*ЗАДАНИЕ 1*
Воспроизведите без изменений отрывок из текста о жизни Николая Клюева: начните со слов «Живя в Ленинграде, Клюев» и закончите словами «А.И. Куинджи; 1909-1931).».

*ИСХОДНЫЙ ТЕКСТ*
++++++++++

Жизнь Николая Клюева
Шрифт:
Я хочу песнословить рублевские вапы,
Заозерье перстов под гагарьим туманом...
Живя в Ленинграде, Клюев часто бывал на выставках. Дошедшие до нас отзывы поэта о художниках и произведениях живописи отличаются и меткостью, и выразительной силой. В.А. Баталии, вспоминает, как он с другими студентами Ленинградского университета сопровождал Клюева в марте 1928 года на выставке «куинджевцев» (то есть Общества имени А.И. Куинджи; 1909-1931).
«В вестибюле его встретили Рылов* [Аркадий Александрович Рылов (1870-1939) – известный художник-пейзажист, в 1922-1928 годах – председатель правления Общества им. А.И. Куинджи; в 1920-е годы поддерживал отношения с Клюевым] и Власов** [Сергей Алексеевич Власов (1873-1942) – живописец-пейзажист. В 1920-е годы был дружен с Клюевым; некоторые из работ Власова озаглавлены строчками клюевских стихотворений: «В златотканые дни сентября...», «Явью сказочною, древней
У картины худож<ника> Жаба «Море» Клюев значительно произнес: «Пучина!» Море на картине было сумрачно, с нависшими над ним тучами. Необычайно чувствовалась его глубина-бездна: «Пучина!» Кто-то (очевидно, по контрасту цветовому) вспомнил «Девятый вал» Айвазовского. Клюев презрительно заметил: «Раскрашенный поднос».
И все другие «отметки» Н<иколая> А<лексеевича> у картин выставки поражали глубокой проницательностью и осведомленностью. Чувствовался во всем большой художник».

++++++++++

*ПЕРЕЧЕНЬ ДАННЫХ*
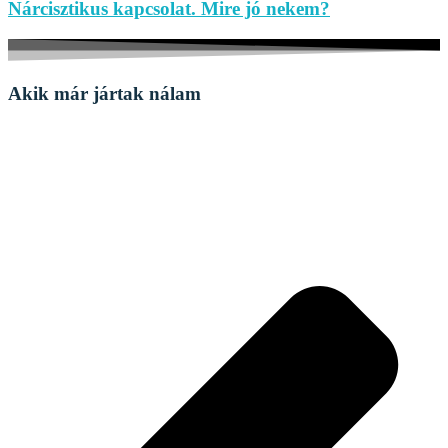
Nárcisztikus kapcsolat. Mire jó nekem?
Akik már jártak nálam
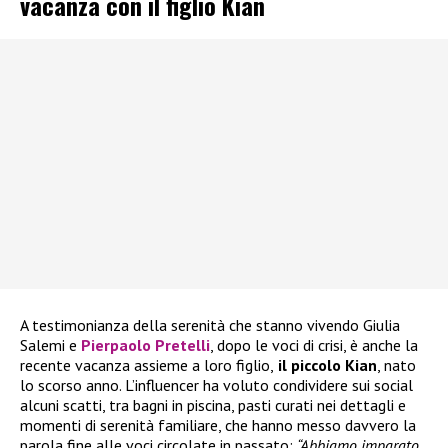
vacanza con il figlio Kian
A testimonianza della serenità che stanno vivendo Giulia
Salemi e
Pierpaolo Pretelli
, dopo le voci di crisi, è anche la
recente vacanza assieme a loro figlio,
il piccolo Kian
, nato
lo scorso anno. L’influencer ha voluto condividere sui social
alcuni scatti, tra bagni in piscina, pasti curati nei dettagli e
momenti di serenità familiare, che hanno messo davvero la
parola fine alle voci circolate in passato:
“Abbiamo imparato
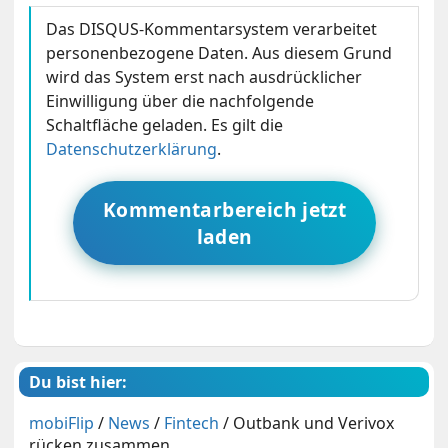
Das DISQUS-Kommentarsystem verarbeitet
personenbezogene Daten. Aus diesem Grund
wird das System erst nach ausdrücklicher
Einwilligung über die nachfolgende
Schaltfläche geladen. Es gilt die
Datenschutzerklärung
.
Kommentarbereich jetzt
laden
Du bist hier:
mobiFlip
/
News
/
Fintech
/
Outbank und Verivox
rücken zusammen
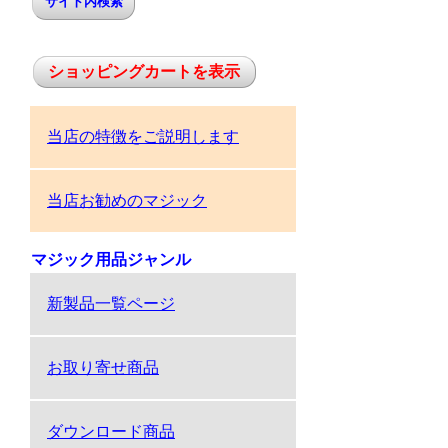
ショッピングカートを表示
当店の特徴をご説明します
当店お勧めのマジック
マジック用品ジャンル
新製品一覧ページ
お取り寄せ商品
ダウンロード商品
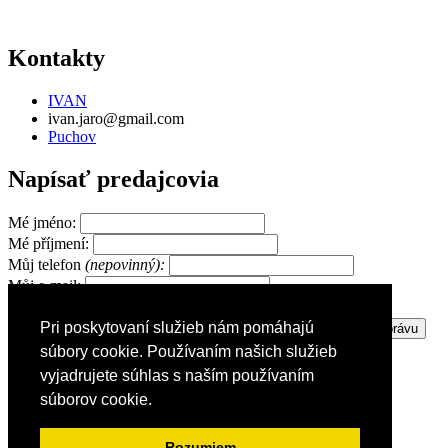
Kontakty
IVAN
ivan.jaro@gmail.com
Puchov
Napísať predajcovia
Mé jméno:
Mé příjmení:
Můj telefon
(nepovinný):
Můj e-mail:
Pri poskytovaní služieb nám pomáhajú
Zpráva pro prodejce:
súbory cookie. Používaním našich služieb
vyjadrujete súhlas s naším používaním
súborov cookie.
Reklama
Nápoveda
Všeobecné podmienky
Rozumiem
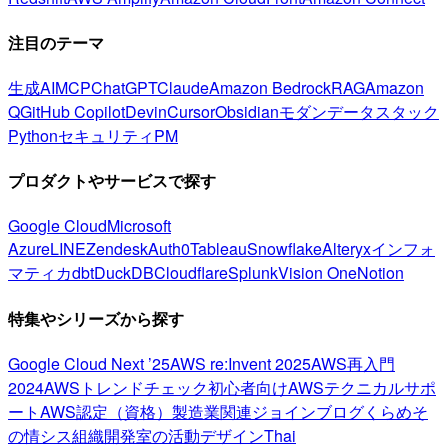
注目のテーマ
生成AI
MCP
ChatGPT
Claude
Amazon Bedrock
RAG
Amazon
Q
GitHub Copilot
Devin
Cursor
Obsidian
モダンデータスタック
Python
セキュリティ
PM
プロダクトやサービスで探す
Google Cloud
Microsoft
Azure
LINE
Zendesk
Auth0
Tableau
Snowflake
Alteryx
インフォ
マティカ
dbt
DuckDB
Cloudflare
Splunk
Vision One
Notion
特集やシリーズから探す
Google Cloud Next ’25
AWS re:Invent 2025
AWS再入門
2024
AWSトレンドチェック
初心者向け
AWSテクニカルサポ
ート
AWS認定（資格）
製造業関連
ジョインブログ
くらめそ
の情シス
組織開発室の活動
デザイン
Thai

++++++++++

*ЗАДАНИЕ 2*
Найдите в перечне все строки, где встречается слово «služieb», и выпишите их полностью. Учитывайте регистр букв.

*ОБРАЗЕЦ РЕШЕНИЯ 1*
Живя в Ленинграде, Клюев часто бывал на выставках. Дошедшие до нас отзывы поэта о художниках и произведениях живописи отличаются и меткостью, и выразительной силой. В.А. Баталии, вспоминает, как он с другими студентами Ленинградского университета сопровождал Клюева в марте 1928 года на выставке «куинджевцев» (то есть Общества имени А.И. Куинджи; 1909-1931).

*ОБРАЗЕЦ РЕШЕНИЯ 2*
Pri poskytovaní služieb nám pomáhajú
súbory cookie. Používaním našich služieb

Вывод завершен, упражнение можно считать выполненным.